Brisket a special meal all year round
Brisket is one of those festive Passover and year-round dishes that appeals to carnivores of all ages.
Food writer and author Bonnie Stern says that she often serves brisket at Friday night dinners. “My kids love it and so do my friends. I make it for Passover and everybody really looks forward to it.
“If I want to try something new, I also have to make brisket.”
She says that while she tries a variety of brisket recipes during the year, her barbecued-style brisket is the family favourite. “The recipe has evolved over the years, but this one is adapted to use kosher for Passover ingredients.”
She says the secret to making brisket is to buy a good one and then cook it until it’s fork tender. “I always buy a whole brisket. That way you get a single side that is leaner and a double side that is juicer.”

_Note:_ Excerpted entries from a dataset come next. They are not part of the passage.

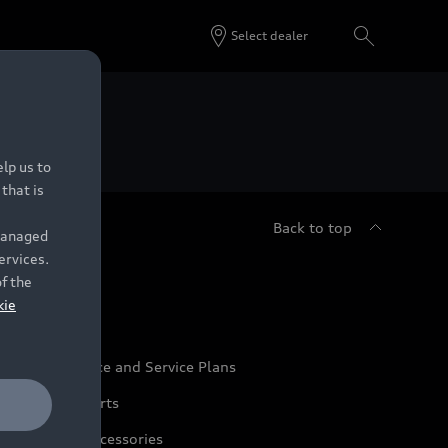
Select dealer
 Dealers.
lp us to
that is
Back to top
 managed
ervices.
udi Service
of the
kie
udi Maintenance and Service Plans
udi Genuine Parts
udi Genuine Accessories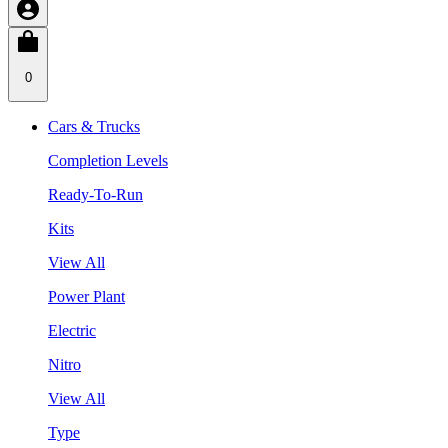
0
Cars & Trucks
Completion Levels
Ready-To-Run
Kits
View All
Power Plant
Electric
Nitro
View All
Type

In my own family, the most anticipated dish at our seder is my sister’s sweet brisket. It is the benchmark for rating all other briskets. And mine never tastes as good as my sister’s, according to my middle son. “Why can’t you get Auntie Sherri’s recipe?” he asks every time I serve brisket.
The truth is I’m lazy. I prefer to use a very simple recipe that is practically patchke-free.
A few years ago, I told my friend Arlene Charezenko that I had never made a brisket, because I thought cooking a roast was beyond my culinary abilities. She laughed. “Brisket is the easiest thing in the world to make.”
She gave me a classic brisket recipe with three ingredients – onion soup, cranberry sauce and water.
I have since made variations of this recipe by substituting duck sauce or apricot jam for cranberry sauce, especially at Passover. I often use orange juice or leftover wine instead of water.
And even though Son No. 2 complains about my brisket, he usually has a second helping.
BONNIE STERN’S BARBECUE-STYLE BRISKET
2 tbsp. paprika
1 tbsp. kosher salt
1/4 cup sugar
1 tbsp. ground cumin (available kosher for Passover)
1 tbsp. granulated garlic
1 tsp. black pepper
1 whole brisket (about 8 pounds)
1 1/2 cups barbecue sauce
1 cup red wine or water
1/3 cup honey
2 tbsp. lemon juice
1 tsp. cayenne pepper
3 large onions, sliced
1 head of garlic broken into cloves and peeled
For the rub, combine paprika with salt, sugar, cumin, granulated garlic and pepper. Pat rub into both sides of the brisket. Marinate overnight if possible or cook right away.,
Prepare barbecue sauce by combining commercial barbecue sauce with wine or water, honey, lemon juice and cayenne.
Place onions and garlic cloves in a Dutch or deep roasting dish. Place brisket fat side up on the onion and garlic layer. Pour barbecue sauce over the brisket. Cover brisket with parchment paper and if possible bring sauce to a boil on the stove. Cover tightly and braise in a 325-degree oven for 4 to 5 hours.
If you can’t cook your brisket on the stove top, put it directly into the oven. Check every 45 minutes to make sure there is enough liquid in the pan and add more if necessary. Depending on the size of the brisket, cook until it is completely tender and can be pierced with a fork. If the top has not browned cook uncovered another 15 to 20 minutes.
Remove brisket from the juice and refrigerate meat and sauce in separate containers. Brisket is easier to carve if it’s cold, so it’s best to make it a day or two ahead. Skim fat from the sauce before using.
To reheat, cover sliced brisket with sauce in a pan covered tightly with tin foil. Cook at 350 for 45-60 minutes.